今出川辉伸手拂去尘土,一页一页,聚精会神的看自己以前的记录。
“我和我的联队在这里纠缠的太久了,我渴望尽快结束在这里的战斗,进入上海市区,进入苏州,进入嘉兴,进入南京。
南京,那是支那人的国都,有个别称叫做金陵。我还记得,幼年时父亲带我进宫朝见天皇陛下,我在皇宫里遇到了朝香宫鸠彦亲王。他是个英武的军人,他一直对南京念念不忘,他对我说,金陵,金陵,就是金子做的陵墓。这么多年,我仍旧记得他眼睛里燃烧着的熊熊火焰。
我在想,大日本帝国的士兵开进去后,南京城里,一定会不同以往。以我而言,当屠掉那个镇子的时候,我觉得真是一种令人着迷的感觉。我相信大家都会是这样的,那些平民在我们的刀下发出惨呼,会是件多么有趣的事情。
支那人,当然,除了瑞泽君之外。他们都是一群肮脏未开化的猪,简直连存在的必要都没有。用刀砍下一个个支那人的头颅,将是多么的光荣,武勇……
天皇万岁!”
他又翻过了一页。
“下午,支那人继续增兵,企图从左翼突破我的阵地,但都被英勇的帝国士兵所击退。
这无疑是一件很愉快的事情。
尤其是当我知道我的对手是瑞泽君。
他应该知道了吧,以他的实力,是不能与我相抗衡的。
我是一个联队长,手里只有一个联队的兵力。而我却知道,我对面的支那人,他们手上的是政府军的嫡系,是全德械的三个师,按照我的判断,以及战场上枪声的密集程度,支那人在这里起码投放了超过两个师的力量。

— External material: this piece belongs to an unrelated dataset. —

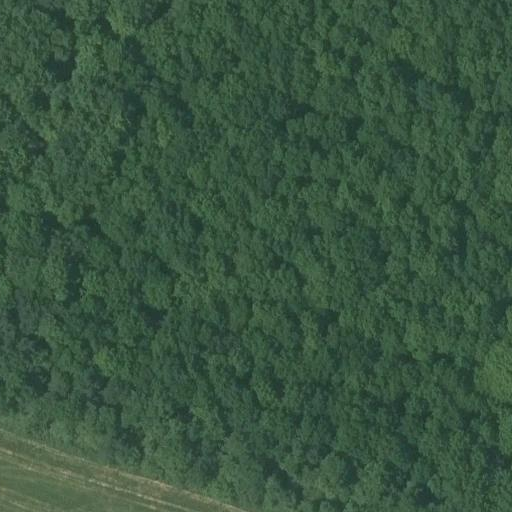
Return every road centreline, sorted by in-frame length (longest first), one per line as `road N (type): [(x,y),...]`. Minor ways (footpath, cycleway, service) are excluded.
road 1 (track): [(0,51),(511,250)]
road 2 (track): [(0,374),(424,511)]
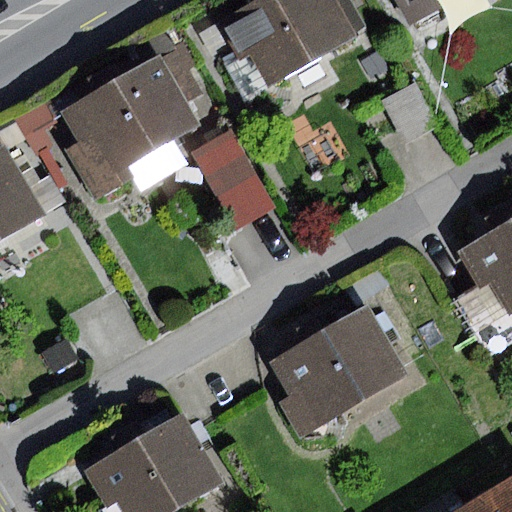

当然,还有瑞泽君的部队,那些被关东军赶出了东北的支那人。他们打得很英勇,我想,应该不能吝啬对于强力对手的赞美,但说实话,我真是有点可怜他们。
天皇万岁!”
又是一页,这是他三天前的晚上写下的。
“今天,支那军队向我发动了猛烈的进攻,炮火之猛烈,前所未有。
阵地还在我们手里,但看样子,我所面对的支那人,是非常急迫的想要得到这里。
虽然他们发动了非常多次的冲锋,从各处向我阵地大举进攻,并且将聚集起了他们为数不多的炮火,但是他们的战果并不理想。我坚信,很快我就可以击溃对面的敌人,让支那人所谓的嫡系知道,什么才是真正的精锐陆军。
在大日本帝国的军队面前,一切的进攻都显得那样的可笑,那样的无足轻重!
天皇万岁!”
最后一页有墨迹的纸张,字迹已经十分的潦草凌乱。
“我不得不承认,目前的形势有点糟糕了。
十八联队被三个德械师包围起来,他们发动了似乎是一切可能发动的火力,轮番向着我方阵地冲锋。他们简直就不怜惜他们的生命,冒着被炸死和被打死的危险,嚎叫着向我方发起一次又一次的冲锋,从早上到晚上,整整二十四个小时,从来没有停歇过一刻。
我的士兵们伤亡很重,现在阵地上实在太需要补充了,各小队减员严重,急需新鲜血液。
可是师团长阁下目前也陷入了苦战,在与支那军队地对峙中,他们打得非常艰苦。抽调出来的增援部队又被支那人阻隔在路上,他们被两个支那师挡住了脚步,甚是被分隔开。支那人缓慢却有耐心的向着他们压缩,想要把他们消灭掉。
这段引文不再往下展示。